Ireland has some of the best offshore wind resources in Europe, but only 25 MW of installed capacity, and it is at risk of failing to live up to its potential, a new report has warned.
Large-scale deployment has lagged behind other markets owing to the lack of strong policy support, research from Cornwall Insight Ireland, in partnership with the UK’s Offshore Renewable Energy Catapult, law firm Pinsent Masons and the Irish Wind Energy Association (IWEA), found.
However, new energy policy and market frameworks raise the prospect of increased support and investment in Irish offshore wind.
The report said that the landscape for offshore wind in Ireland was evolving. Ireland must complete a draft National Energy and Climate plan by the end of 2018 under EU-wide targets for renewable energy, and the sector should be boosted by cost reductions driven by other markets.
However, the report added that the new Integrated Single Electricity Market (I-SEM) wholesale market arrangements, which start on October 1, would fundamentally alter the risk and reward dynamic for all generators, particularly wind developers.
However, the Renewable Electricity Support Scheme (RESS) could give offshore wind projects access to stable revenues via contract for difference (CfD) mechanisms but lacks detail.
Offshore wind could make up a significant proportion of Ireland’s energy mix by 2030, but only if the country is an attractive environment for investors.
The report suggested that the current policy would support a maximum of 2,400 MW of offshore wind by 2030, against a potential capacity of 4,500 MW that could be easily developed.
Attracting sufficient investment will require “a stable, coherent and long-term framework to establish a viable offshore wind sector, or a sector where returns are likely to be attractive enough to warrant a less strategic, more transactional approach,” the report says.
It suggests the government enacts its Maritime Area and Foreshore Bill and Enduring Connection Policy to resolve the longer-term outlook for offshore wind, as well as finalising details of its renewable energy auction rules.
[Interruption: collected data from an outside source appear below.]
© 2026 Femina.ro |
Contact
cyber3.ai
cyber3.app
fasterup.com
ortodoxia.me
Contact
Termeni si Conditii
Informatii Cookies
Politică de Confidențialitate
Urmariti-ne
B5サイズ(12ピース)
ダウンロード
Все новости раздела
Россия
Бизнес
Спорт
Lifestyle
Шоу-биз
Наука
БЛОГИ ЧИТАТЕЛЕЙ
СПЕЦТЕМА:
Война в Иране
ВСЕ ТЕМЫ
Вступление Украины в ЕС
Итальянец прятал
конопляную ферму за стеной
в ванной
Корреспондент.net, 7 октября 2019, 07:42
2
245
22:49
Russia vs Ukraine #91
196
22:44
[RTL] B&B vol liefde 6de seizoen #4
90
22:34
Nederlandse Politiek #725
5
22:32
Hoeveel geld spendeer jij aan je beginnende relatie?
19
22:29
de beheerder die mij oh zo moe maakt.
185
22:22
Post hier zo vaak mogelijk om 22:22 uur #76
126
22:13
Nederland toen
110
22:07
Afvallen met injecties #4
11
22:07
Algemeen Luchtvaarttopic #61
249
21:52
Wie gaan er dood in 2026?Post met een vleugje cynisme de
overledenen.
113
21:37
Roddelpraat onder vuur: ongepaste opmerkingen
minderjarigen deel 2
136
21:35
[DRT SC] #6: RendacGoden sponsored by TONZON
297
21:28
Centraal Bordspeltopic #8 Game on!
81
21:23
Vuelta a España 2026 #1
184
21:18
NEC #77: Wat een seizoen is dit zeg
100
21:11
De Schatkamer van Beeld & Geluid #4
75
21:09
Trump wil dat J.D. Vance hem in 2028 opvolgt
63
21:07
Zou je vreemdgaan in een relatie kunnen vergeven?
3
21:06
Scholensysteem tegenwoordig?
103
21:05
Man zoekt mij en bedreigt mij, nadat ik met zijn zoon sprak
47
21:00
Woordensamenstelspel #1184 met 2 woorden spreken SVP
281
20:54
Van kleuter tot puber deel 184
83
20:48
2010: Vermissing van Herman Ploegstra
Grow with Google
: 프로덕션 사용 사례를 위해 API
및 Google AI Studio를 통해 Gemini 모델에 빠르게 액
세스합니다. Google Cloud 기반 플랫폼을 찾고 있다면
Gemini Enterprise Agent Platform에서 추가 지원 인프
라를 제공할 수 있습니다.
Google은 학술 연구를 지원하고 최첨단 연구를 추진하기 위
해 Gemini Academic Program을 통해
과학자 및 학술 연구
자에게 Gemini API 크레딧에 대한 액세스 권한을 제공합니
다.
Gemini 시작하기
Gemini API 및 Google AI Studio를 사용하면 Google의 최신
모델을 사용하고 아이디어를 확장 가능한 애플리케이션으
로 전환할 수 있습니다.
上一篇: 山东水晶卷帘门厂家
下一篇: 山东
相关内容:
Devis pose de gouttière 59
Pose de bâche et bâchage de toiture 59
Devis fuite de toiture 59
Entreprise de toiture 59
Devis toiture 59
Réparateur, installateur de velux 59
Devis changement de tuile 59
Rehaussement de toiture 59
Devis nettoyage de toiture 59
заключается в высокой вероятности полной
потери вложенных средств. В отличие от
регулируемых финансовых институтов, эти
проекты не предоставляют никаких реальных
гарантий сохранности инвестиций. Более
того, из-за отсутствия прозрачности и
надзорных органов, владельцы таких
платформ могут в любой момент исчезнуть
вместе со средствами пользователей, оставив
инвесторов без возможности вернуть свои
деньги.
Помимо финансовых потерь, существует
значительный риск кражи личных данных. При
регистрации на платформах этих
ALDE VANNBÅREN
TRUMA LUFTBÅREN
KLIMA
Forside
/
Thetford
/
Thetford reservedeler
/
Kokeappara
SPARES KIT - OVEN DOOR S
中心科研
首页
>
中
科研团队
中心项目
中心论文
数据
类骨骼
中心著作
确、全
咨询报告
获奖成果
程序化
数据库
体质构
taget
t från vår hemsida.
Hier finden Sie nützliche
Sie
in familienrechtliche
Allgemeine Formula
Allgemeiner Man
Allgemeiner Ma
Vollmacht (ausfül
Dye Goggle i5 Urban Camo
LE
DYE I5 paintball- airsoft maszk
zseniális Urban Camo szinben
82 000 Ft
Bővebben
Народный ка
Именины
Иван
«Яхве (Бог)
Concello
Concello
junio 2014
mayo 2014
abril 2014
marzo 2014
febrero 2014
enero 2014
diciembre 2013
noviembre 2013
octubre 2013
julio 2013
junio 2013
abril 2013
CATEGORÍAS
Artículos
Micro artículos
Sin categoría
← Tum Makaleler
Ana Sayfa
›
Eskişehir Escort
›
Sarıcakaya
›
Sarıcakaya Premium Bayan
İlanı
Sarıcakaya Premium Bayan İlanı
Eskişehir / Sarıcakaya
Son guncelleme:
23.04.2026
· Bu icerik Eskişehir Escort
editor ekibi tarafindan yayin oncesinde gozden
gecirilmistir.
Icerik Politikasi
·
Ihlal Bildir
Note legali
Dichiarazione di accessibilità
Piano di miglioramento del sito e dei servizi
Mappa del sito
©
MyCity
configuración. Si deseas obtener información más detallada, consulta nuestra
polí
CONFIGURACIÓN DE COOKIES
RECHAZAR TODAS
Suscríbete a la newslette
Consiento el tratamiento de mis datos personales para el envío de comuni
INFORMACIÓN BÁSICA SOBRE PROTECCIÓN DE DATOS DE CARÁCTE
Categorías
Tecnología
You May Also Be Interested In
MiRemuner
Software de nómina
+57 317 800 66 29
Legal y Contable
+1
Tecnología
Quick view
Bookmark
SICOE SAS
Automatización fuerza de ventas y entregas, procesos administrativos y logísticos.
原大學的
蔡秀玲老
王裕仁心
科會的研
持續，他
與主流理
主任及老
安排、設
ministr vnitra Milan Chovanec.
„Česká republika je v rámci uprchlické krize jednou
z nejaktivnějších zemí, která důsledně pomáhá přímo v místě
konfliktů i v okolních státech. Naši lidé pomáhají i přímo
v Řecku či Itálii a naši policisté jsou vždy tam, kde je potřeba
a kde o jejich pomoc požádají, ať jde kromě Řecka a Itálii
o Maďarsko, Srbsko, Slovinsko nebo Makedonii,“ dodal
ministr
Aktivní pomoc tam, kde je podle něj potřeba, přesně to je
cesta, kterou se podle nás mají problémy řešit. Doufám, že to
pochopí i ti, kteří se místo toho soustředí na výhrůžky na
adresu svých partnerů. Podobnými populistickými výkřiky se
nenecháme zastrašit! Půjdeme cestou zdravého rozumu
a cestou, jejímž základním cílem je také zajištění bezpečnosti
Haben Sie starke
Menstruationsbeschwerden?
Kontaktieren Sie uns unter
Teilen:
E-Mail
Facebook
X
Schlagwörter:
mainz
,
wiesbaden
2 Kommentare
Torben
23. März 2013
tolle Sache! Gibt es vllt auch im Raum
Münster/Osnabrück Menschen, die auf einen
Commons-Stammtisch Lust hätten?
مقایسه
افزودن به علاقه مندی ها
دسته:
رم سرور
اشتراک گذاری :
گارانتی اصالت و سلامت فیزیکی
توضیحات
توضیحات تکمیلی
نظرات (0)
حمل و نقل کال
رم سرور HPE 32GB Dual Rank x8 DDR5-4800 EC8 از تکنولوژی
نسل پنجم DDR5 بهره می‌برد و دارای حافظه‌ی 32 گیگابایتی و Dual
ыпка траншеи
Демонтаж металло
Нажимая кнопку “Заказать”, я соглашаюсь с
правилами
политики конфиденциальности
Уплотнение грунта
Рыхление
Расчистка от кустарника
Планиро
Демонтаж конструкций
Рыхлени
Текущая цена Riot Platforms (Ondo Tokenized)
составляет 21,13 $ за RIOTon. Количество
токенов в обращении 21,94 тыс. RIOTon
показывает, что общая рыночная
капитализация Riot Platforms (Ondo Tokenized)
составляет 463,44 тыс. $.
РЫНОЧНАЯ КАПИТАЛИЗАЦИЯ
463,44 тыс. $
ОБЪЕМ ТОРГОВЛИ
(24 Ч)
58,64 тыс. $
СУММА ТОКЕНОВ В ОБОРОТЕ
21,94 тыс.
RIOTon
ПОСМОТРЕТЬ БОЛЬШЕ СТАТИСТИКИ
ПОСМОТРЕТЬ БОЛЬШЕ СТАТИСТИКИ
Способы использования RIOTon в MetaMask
The UK’s SSE said that it planned to spend up to 2 billion euros (US$2.3 billion) to expand its Arklow Bank wind farm, Ireland’s only offshore wind farm, which has just seven turbines.
The company hopes to install around 100 turbines with a capacity of at least 520 MW.
However, it says that the project depends on “key regulatory steps, including securing a grid connection offer and a government-backed energy contract under the new renewable electricity support scheme.”